Though arduous, Paul’s relentless efforts bore fruit. Within a year, he found himself spending increasingly longer periods outside the confines of the iron lung, a testament to his unwavering determination and resilience.

At the age of 21, Paul achieved a groundbreaking milestone: becoming the first person to graduate from a Dallas high school—earning honors, no less—without ever physically attending class. Undeterred by the skepticism of admissions officers, who cited his physical condition and lack of vaccination, Paul embarked on a relentless pursuit of higher education.

Despite facing numerous rejections, Paul’s tenacity ultimately paid off when he gained acceptance to Southern Methodist University. However, his admission came with two stipulations: he must receive the polio vaccine, and a fraternity would assume responsibility for his well-being.

Undeterred by these conditions, Paul seized the opportunity with gusto. He thrived at Southern Methodist University, laying the foundation for a distinguished academic career. Buoyed by his success, he set his sights even higher, enrolling in law school at the esteemed University of Texas at Austin.

After passing the bar examination with flying colors, Paul embarked on a fulfilling career as a lawyer in the bustling Dallas-Fort Worth area. Despite the myriad obstacles he encountered along the way, Paul’s unwavering determination and indomitable spirit propelled him to triumph against all odds.

Armed with an unwavering sense of purpose, Paul embarked on a distinguished legal career, earning accolades for his courtroom prowess and unwavering commitment to justice.

In addition to his legal endeavors, he pursued a passion for writing, penning a memoir that captured the essence of his remarkable journey with poignancy and grace.

According to a Gizmodo, Paul was believed to be one of the last people who lived in the near-obsolete machine. The 76-year-old was confined to his old iron lung around the clock and has spent much of his life in a can.

”I have travelled with it — put it in a truck, took it with me. I’ve gone to college with it, lived in a dorm. That freaked everybody out,” he said.

As Paul looked to the future with unwavering optimism and boundless enthusiasm, he remained a steadfast symbol of hope and resilience in a world fraught with uncertainty and adversity.

“I wanted to accomplish the things I was told I couldn’t accomplish,” he said, “and to achieve the dreams I dreamed.”

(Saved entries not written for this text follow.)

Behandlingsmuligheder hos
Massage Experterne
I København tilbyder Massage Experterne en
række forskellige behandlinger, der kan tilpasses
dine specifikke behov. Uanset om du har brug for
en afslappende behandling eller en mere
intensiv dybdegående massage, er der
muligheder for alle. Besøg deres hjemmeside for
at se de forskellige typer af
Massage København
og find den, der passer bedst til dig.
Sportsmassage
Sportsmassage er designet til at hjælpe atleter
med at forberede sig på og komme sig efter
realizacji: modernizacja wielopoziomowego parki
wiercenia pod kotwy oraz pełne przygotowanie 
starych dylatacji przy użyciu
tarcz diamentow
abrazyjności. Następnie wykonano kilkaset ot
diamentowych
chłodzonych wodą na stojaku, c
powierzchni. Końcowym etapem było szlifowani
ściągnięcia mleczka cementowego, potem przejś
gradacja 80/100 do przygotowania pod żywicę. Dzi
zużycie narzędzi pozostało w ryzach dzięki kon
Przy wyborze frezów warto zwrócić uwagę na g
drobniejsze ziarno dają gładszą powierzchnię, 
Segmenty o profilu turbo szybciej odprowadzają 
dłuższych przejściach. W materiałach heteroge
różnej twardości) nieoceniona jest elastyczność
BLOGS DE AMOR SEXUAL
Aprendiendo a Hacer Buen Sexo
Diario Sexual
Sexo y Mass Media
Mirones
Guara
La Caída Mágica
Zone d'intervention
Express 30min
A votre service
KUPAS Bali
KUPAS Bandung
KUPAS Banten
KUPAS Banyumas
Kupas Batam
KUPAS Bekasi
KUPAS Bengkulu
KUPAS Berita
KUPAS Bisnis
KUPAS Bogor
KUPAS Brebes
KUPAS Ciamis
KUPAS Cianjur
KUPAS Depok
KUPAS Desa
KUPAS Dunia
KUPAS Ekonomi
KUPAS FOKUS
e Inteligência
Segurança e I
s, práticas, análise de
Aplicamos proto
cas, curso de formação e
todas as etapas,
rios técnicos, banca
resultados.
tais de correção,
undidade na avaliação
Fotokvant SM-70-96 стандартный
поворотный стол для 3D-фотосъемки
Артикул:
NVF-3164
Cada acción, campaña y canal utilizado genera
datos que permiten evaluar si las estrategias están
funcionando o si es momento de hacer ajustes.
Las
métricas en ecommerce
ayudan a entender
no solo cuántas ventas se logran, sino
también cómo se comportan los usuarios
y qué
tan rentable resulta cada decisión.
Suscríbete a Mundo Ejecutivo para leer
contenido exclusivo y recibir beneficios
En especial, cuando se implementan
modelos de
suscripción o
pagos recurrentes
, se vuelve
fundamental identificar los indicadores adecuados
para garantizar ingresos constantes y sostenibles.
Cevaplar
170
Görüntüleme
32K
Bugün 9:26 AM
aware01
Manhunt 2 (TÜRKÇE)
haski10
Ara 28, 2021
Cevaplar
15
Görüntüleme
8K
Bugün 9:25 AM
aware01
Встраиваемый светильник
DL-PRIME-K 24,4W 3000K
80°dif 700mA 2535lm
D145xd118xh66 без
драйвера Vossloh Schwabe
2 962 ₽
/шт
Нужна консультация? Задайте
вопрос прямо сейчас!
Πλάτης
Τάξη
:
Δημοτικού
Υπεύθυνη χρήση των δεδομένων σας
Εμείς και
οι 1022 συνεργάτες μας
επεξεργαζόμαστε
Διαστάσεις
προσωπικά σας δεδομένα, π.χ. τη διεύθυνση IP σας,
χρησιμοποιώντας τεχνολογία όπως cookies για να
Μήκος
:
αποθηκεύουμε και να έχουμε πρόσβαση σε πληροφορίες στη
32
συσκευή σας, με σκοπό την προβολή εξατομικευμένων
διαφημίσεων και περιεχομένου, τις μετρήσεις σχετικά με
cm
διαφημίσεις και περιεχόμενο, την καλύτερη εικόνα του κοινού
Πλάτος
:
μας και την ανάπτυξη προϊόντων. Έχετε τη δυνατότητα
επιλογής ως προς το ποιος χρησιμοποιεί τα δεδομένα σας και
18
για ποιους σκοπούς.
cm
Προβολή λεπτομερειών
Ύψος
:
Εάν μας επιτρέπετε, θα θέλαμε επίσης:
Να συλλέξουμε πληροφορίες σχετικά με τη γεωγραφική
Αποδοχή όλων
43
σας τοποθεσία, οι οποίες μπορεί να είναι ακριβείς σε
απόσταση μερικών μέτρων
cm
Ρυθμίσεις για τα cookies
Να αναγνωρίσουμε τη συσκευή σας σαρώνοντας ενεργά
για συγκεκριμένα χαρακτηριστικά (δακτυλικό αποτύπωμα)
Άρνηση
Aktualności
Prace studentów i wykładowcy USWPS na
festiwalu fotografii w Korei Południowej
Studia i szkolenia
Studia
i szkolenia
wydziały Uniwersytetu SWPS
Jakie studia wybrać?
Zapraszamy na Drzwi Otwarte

Since 1979, the United States has successfully eradicated polio, marking a significant triumph over a once-devastating disease.

Paul’s remarkable journey serves as a beacon of inspiration for us all. Against seemingly insurmountable odds, he has crafted a life defined by courage, resilience, and unwavering determination—a story that deserves to be shared far and wide.

His unwavering resolve underscores a powerful truth: the only limits that truly constrain us are those we impose upon ourselves.

Let us honor Paul’s legacy by spreading his story among our friends and family, igniting the flames of inspiration in others and reminding them that within each of us lies the power to overcome adversity and achieve greatness.

76-year-old man, paralyzed from polio at 6, is one of the last people with an iron lung: ‘My life is incredible’.
Teacher suspended for refusing to use student’s preferred pronouns receives award.